• _To do_
Wherever a line in the records below contains "round", copy that line.

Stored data
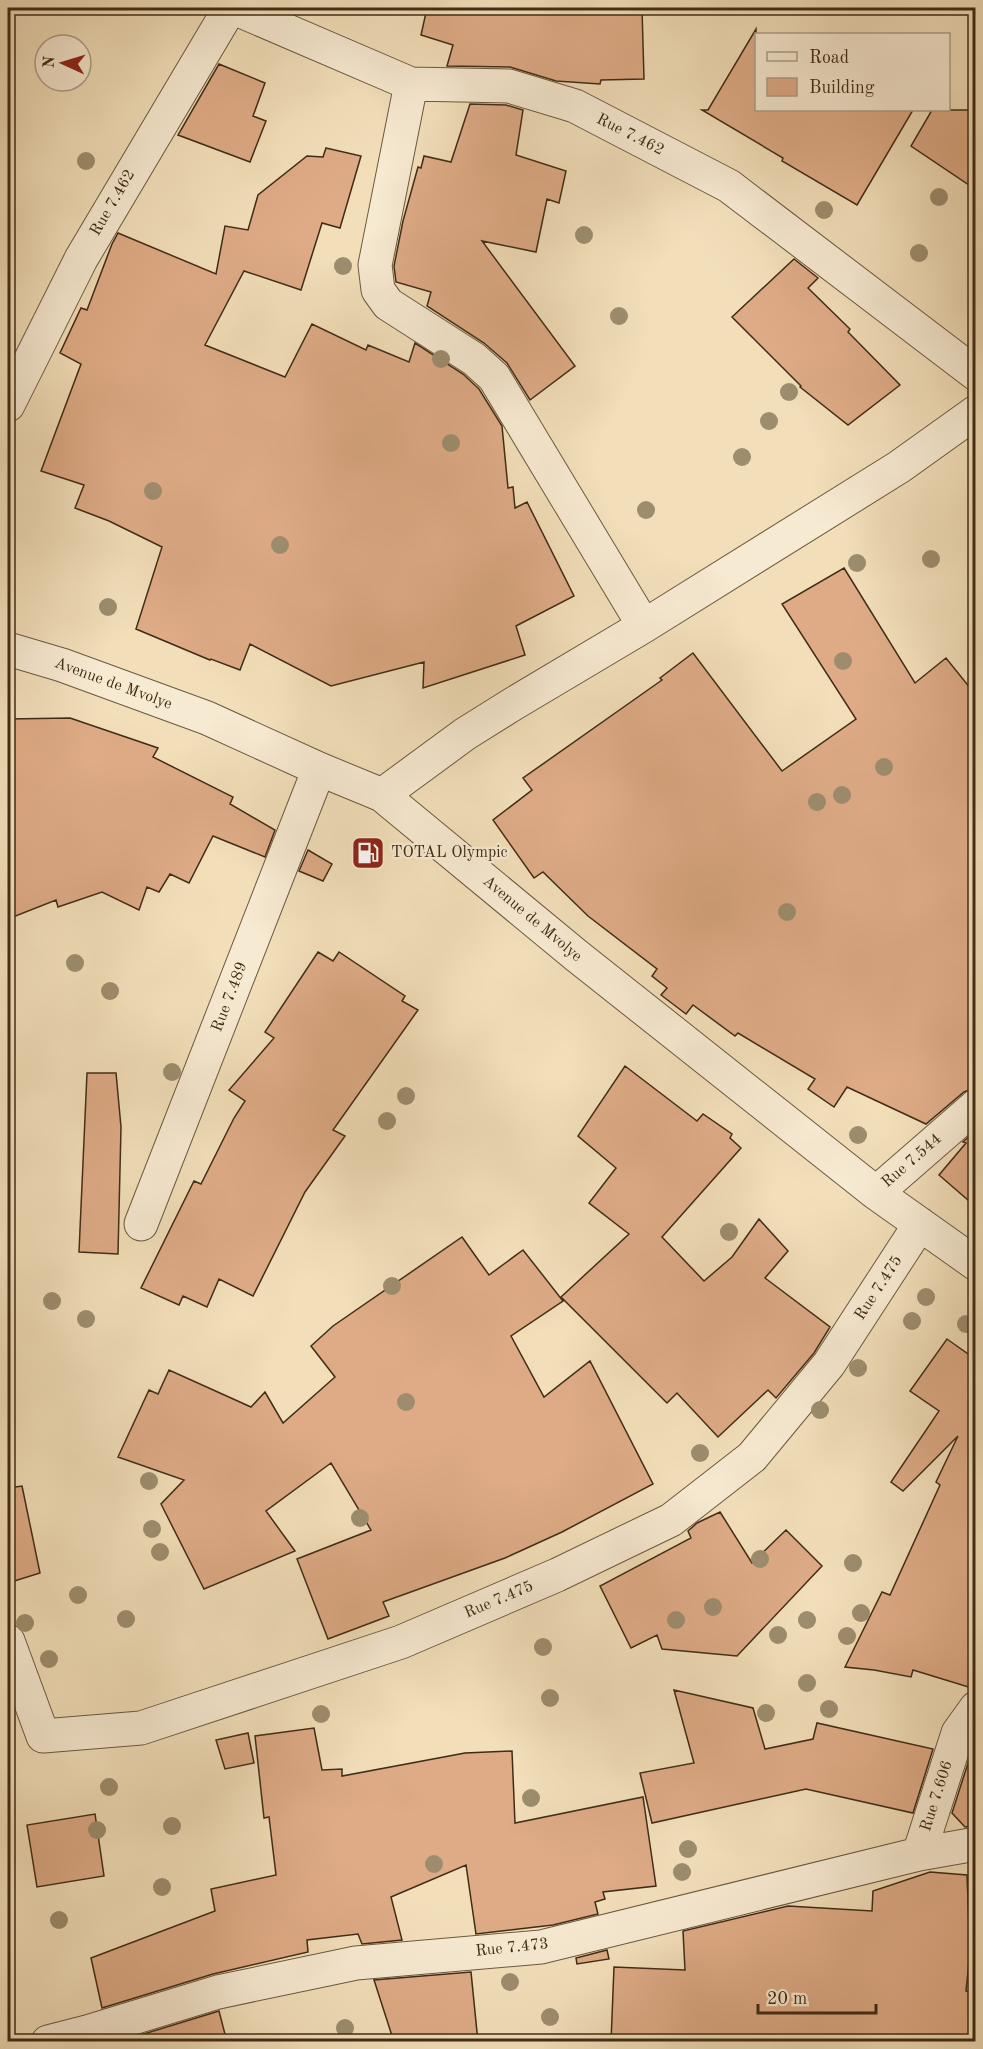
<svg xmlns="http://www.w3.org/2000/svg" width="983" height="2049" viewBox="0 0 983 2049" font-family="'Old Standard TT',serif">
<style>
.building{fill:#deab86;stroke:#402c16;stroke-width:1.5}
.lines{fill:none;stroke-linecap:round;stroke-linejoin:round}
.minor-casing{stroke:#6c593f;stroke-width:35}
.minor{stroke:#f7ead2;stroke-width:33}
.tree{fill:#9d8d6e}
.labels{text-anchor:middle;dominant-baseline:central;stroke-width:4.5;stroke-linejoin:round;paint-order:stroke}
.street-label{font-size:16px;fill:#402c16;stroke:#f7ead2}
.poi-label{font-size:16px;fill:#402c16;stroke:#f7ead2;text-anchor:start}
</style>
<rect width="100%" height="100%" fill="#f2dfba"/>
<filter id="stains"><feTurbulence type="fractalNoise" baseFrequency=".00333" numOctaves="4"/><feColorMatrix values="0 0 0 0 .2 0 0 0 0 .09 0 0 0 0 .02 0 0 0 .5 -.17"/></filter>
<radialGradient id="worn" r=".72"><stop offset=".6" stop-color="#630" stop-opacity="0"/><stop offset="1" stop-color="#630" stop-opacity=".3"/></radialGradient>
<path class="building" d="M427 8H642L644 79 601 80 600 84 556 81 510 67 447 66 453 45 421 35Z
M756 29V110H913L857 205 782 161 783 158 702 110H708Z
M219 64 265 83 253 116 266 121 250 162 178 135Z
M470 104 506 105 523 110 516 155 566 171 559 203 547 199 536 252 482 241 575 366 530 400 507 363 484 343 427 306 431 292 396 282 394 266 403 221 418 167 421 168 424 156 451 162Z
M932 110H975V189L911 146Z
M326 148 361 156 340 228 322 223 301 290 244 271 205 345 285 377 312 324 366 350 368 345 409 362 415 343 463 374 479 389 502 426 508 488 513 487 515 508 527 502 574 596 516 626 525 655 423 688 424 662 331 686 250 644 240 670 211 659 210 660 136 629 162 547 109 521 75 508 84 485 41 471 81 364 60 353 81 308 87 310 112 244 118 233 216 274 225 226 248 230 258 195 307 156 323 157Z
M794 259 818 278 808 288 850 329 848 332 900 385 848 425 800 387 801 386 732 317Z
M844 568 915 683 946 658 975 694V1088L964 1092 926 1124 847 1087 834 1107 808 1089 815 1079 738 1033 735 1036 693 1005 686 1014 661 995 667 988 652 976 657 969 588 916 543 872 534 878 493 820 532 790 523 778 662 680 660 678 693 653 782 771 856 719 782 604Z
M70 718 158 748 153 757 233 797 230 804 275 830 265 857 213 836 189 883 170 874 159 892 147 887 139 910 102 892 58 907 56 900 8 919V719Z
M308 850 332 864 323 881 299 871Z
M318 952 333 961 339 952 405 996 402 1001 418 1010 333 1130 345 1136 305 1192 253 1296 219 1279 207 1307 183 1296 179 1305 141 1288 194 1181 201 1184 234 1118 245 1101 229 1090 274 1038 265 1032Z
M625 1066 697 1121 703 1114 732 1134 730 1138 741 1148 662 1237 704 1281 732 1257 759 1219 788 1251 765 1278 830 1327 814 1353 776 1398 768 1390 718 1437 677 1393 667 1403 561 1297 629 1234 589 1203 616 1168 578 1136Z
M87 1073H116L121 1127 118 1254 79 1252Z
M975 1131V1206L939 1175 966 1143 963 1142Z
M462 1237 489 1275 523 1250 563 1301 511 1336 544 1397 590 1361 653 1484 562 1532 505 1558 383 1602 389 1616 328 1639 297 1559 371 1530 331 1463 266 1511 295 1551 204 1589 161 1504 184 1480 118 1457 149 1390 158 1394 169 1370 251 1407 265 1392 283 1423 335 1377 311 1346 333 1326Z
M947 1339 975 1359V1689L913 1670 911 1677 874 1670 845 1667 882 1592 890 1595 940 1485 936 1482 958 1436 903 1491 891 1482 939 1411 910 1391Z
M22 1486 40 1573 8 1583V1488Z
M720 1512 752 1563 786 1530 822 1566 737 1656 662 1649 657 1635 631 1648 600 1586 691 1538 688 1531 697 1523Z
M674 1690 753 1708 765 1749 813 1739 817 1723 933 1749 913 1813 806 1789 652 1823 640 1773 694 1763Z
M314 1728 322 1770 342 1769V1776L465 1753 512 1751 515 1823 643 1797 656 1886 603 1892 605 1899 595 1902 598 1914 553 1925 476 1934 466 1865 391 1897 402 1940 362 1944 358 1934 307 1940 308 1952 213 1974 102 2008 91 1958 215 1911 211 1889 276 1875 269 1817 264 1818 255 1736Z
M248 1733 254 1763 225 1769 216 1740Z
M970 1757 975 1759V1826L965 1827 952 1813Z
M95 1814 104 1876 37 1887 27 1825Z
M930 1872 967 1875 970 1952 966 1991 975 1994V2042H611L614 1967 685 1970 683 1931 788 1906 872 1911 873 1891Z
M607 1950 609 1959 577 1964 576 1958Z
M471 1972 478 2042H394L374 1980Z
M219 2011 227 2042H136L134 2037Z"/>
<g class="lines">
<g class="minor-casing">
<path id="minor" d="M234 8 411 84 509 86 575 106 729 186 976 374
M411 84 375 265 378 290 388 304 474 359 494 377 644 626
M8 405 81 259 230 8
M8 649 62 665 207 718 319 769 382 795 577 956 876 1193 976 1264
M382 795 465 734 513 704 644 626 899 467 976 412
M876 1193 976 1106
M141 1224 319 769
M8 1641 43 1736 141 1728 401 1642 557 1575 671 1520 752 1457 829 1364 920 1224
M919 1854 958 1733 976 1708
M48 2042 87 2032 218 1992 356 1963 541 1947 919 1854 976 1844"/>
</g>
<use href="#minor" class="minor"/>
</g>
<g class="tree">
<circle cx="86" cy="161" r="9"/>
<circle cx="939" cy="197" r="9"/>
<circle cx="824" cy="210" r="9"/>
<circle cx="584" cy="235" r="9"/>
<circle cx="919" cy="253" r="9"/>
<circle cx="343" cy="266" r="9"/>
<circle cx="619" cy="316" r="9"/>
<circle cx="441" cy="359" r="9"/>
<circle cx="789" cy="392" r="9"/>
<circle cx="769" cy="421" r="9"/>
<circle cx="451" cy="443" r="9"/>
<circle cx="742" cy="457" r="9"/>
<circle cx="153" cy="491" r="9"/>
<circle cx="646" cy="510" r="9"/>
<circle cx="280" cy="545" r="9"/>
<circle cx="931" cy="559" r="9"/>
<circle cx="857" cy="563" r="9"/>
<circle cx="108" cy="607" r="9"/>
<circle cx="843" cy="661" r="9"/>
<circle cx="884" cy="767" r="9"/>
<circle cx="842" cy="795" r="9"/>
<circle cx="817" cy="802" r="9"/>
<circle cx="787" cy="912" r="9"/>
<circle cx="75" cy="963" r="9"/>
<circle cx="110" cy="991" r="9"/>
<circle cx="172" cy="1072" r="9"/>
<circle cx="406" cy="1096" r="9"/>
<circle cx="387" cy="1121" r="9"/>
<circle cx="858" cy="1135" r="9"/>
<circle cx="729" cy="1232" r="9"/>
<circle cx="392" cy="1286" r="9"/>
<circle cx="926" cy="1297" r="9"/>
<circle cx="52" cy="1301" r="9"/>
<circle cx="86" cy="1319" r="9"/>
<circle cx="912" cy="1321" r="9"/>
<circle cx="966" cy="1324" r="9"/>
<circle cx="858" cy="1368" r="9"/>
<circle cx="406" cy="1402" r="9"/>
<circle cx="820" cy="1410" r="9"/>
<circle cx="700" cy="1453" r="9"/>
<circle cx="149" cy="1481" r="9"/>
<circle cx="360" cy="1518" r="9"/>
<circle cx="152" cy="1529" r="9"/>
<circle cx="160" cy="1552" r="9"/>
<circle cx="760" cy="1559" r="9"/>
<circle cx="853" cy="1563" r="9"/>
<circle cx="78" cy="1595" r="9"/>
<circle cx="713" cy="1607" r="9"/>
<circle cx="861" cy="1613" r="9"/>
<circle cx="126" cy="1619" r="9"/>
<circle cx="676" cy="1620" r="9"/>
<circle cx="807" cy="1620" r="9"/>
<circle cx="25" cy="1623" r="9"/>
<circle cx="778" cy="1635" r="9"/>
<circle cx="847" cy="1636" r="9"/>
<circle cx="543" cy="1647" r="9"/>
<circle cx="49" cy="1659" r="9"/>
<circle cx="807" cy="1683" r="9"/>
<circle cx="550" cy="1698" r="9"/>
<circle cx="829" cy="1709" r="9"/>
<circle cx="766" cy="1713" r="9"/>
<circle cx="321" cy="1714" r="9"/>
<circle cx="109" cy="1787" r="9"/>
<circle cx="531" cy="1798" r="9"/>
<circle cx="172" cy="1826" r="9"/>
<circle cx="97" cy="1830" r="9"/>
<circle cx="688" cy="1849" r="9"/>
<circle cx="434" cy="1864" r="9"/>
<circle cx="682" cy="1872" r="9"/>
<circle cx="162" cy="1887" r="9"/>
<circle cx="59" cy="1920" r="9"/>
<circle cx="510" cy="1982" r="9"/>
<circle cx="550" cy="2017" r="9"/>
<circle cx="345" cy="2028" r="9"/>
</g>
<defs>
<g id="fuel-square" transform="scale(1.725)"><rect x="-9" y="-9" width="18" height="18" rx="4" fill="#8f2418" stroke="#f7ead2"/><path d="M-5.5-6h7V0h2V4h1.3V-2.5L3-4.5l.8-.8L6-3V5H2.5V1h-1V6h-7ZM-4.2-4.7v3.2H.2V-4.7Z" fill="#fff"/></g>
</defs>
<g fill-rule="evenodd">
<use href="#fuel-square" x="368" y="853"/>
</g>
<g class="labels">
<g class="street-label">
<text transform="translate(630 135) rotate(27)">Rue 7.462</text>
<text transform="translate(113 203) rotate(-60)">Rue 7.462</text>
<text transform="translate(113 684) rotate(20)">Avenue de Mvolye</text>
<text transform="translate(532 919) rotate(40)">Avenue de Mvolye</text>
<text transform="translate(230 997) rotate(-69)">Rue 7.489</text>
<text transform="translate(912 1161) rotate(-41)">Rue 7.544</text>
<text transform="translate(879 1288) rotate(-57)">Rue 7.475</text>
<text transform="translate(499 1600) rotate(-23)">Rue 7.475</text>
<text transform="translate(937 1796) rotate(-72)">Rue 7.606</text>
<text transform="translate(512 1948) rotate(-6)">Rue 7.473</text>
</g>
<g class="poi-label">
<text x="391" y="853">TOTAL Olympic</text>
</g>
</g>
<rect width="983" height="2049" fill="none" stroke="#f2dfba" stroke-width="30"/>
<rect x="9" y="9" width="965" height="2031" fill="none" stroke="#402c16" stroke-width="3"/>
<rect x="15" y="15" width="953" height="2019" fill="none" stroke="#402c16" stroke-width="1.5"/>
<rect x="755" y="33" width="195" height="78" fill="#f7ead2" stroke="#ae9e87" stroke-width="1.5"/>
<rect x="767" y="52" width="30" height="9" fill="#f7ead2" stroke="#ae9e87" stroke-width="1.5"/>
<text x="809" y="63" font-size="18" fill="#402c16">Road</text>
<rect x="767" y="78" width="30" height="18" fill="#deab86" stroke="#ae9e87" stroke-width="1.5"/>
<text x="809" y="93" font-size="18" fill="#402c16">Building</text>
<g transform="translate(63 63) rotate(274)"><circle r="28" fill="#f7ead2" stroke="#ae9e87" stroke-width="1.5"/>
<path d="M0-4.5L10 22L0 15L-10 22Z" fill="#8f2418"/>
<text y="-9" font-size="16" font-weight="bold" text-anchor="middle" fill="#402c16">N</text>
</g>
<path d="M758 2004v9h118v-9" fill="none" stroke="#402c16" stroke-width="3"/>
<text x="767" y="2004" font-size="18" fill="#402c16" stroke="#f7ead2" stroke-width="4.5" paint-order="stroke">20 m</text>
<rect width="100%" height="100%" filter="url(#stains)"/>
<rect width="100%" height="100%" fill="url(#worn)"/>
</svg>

• _Solution to the exercise_
.lines{fill:none;stroke-linecap:round;stroke-linejoin:round}
.labels{text-anchor:middle;dominant-baseline:central;stroke-width:4.5;stroke-linejoin:round;paint-order:stroke}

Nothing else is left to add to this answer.